Fourth, Mr Norcini simply asserts that the supply-demand clearing price for gold is an illusion. Central Bank gold? Just a myth. That’s the most powerful myth in history because London bullion dealers are such clever fellows that they earn a spread liquidating central Bank fresh air rather than gold.
Fifth, and related, the overhang of central bank gold is amply demonstrated by the ability of sale pronouncements to spook investors. Then there is also the need for an agreement to control the release of taxpayer gold into the market.

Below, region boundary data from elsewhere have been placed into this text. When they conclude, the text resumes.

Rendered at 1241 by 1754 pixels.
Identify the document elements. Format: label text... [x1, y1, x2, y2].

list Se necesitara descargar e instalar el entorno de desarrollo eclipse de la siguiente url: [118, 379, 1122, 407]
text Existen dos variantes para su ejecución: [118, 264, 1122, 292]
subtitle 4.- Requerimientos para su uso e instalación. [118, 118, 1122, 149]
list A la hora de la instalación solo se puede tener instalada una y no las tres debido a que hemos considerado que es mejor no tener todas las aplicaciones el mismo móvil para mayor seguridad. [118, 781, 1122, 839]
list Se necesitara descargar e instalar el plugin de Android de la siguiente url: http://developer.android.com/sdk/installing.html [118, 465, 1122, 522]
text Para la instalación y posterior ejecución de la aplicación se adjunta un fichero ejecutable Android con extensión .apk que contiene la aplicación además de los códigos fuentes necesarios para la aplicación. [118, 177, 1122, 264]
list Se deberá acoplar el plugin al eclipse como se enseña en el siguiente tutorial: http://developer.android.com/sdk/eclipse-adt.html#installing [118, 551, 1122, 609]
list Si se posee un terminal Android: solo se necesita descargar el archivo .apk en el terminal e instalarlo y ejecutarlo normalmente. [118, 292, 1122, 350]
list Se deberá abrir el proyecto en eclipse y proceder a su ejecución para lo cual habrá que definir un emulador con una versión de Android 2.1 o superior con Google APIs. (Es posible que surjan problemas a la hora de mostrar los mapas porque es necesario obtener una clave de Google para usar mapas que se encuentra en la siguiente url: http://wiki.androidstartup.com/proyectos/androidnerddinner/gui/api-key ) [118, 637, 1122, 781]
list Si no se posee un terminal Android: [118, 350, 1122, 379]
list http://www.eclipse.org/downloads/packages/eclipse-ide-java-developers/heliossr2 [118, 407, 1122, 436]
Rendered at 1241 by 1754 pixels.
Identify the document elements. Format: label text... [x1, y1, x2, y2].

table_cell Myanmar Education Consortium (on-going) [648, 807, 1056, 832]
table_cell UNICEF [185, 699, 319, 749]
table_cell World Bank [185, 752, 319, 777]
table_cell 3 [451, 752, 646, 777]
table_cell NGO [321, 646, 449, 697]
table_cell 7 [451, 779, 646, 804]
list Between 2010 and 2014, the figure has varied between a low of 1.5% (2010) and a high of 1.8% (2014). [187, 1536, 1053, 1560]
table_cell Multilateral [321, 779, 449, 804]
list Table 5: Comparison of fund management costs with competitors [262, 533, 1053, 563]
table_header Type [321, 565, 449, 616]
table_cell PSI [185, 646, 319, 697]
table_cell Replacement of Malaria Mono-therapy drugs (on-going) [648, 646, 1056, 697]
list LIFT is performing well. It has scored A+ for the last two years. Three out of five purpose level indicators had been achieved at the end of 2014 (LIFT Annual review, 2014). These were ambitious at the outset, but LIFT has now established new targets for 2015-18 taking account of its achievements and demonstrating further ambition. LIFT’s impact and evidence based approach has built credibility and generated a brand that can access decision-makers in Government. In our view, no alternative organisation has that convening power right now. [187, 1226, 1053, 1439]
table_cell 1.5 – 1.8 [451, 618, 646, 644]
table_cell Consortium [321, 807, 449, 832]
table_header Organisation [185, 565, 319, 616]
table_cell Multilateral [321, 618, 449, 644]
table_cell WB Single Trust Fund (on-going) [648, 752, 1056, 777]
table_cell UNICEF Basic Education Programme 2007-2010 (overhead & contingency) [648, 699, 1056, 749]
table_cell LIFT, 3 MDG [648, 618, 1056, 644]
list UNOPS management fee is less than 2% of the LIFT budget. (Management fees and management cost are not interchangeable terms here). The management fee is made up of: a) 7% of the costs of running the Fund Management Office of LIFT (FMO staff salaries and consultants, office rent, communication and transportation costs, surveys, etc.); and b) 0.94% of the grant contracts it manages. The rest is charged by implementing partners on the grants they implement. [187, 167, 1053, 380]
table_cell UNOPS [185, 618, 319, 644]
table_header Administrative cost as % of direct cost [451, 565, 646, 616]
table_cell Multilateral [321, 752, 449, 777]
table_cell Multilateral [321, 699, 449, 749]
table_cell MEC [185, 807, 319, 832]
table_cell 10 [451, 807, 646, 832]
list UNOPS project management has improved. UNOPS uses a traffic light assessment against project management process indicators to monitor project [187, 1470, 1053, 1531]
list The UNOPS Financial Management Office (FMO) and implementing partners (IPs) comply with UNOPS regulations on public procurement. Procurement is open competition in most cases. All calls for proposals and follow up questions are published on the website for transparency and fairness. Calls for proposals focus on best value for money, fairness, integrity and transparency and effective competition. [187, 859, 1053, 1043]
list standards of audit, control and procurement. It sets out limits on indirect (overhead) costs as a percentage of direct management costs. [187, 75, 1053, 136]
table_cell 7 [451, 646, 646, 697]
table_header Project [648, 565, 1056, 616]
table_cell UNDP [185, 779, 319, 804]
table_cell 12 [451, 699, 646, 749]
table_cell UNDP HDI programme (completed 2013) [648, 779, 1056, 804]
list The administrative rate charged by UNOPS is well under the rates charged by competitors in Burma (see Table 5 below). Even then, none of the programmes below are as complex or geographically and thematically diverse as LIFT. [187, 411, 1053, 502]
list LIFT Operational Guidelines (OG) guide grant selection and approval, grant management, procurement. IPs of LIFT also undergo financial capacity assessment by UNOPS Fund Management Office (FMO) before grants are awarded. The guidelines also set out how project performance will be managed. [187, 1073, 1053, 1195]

What do Mr Norcini et al offer as proof that this is not so? Speculation drawn from statistical inferences over selective periods that can be interpreted six ways to Sunday.
Sixth, I neither divine nor forecast gold prices. However, since Mr Norcini has opened the door, let us not forget that GATA’s many and several gold price forecasts have failed the basic test of coming to pass. Thankfully today we do not stone false prophets, we just dismiss them.
Likewise there were the hysterical, and also failed, predictions of the imminent collapse of bullion banks and hedged gold producers at specific price levels. That was supposed to result in gold catapulting away in a short-covering panic.
Of course, GATA attributes these failings not to its own shortcomings, but the robustness of the meta conspiracy.
Seventh, Mr Norcini claims that the CRB Index is a REASONABLE (sic) standard from which to derive gold price targets. There is nothing reasonable about relying on statistically weak relationships or choosing an outlier ratio.
This is why GATA has delivered such venomous attacks against the likes of Dr Martin Murenbeeld whose public forecasts have been accurate and sober. GATA does not want sober analysis applied to the gold price, only drama and intrigue.
Eighth, Mr Norcini falsely asserts that we have stated that GATA has rested its entire case on the CRB boondoggle. We said no such thing, and reinforced it in responses to reader comments. The CRB is not a “dagger thrust into the soft underbelly of a collusion”; just bare feet plonked into a pile of steaming horse manure.
Ninth, Mr Norcini whinges that nobody is willing to debate GATA “head on”. Well, that was quickly disproved, but Mr Norcini races for cover by concluding that no further debate will be tolerated. Therewith the CRB Index and Gold are grafted onto GATA’s grotesque golden calf.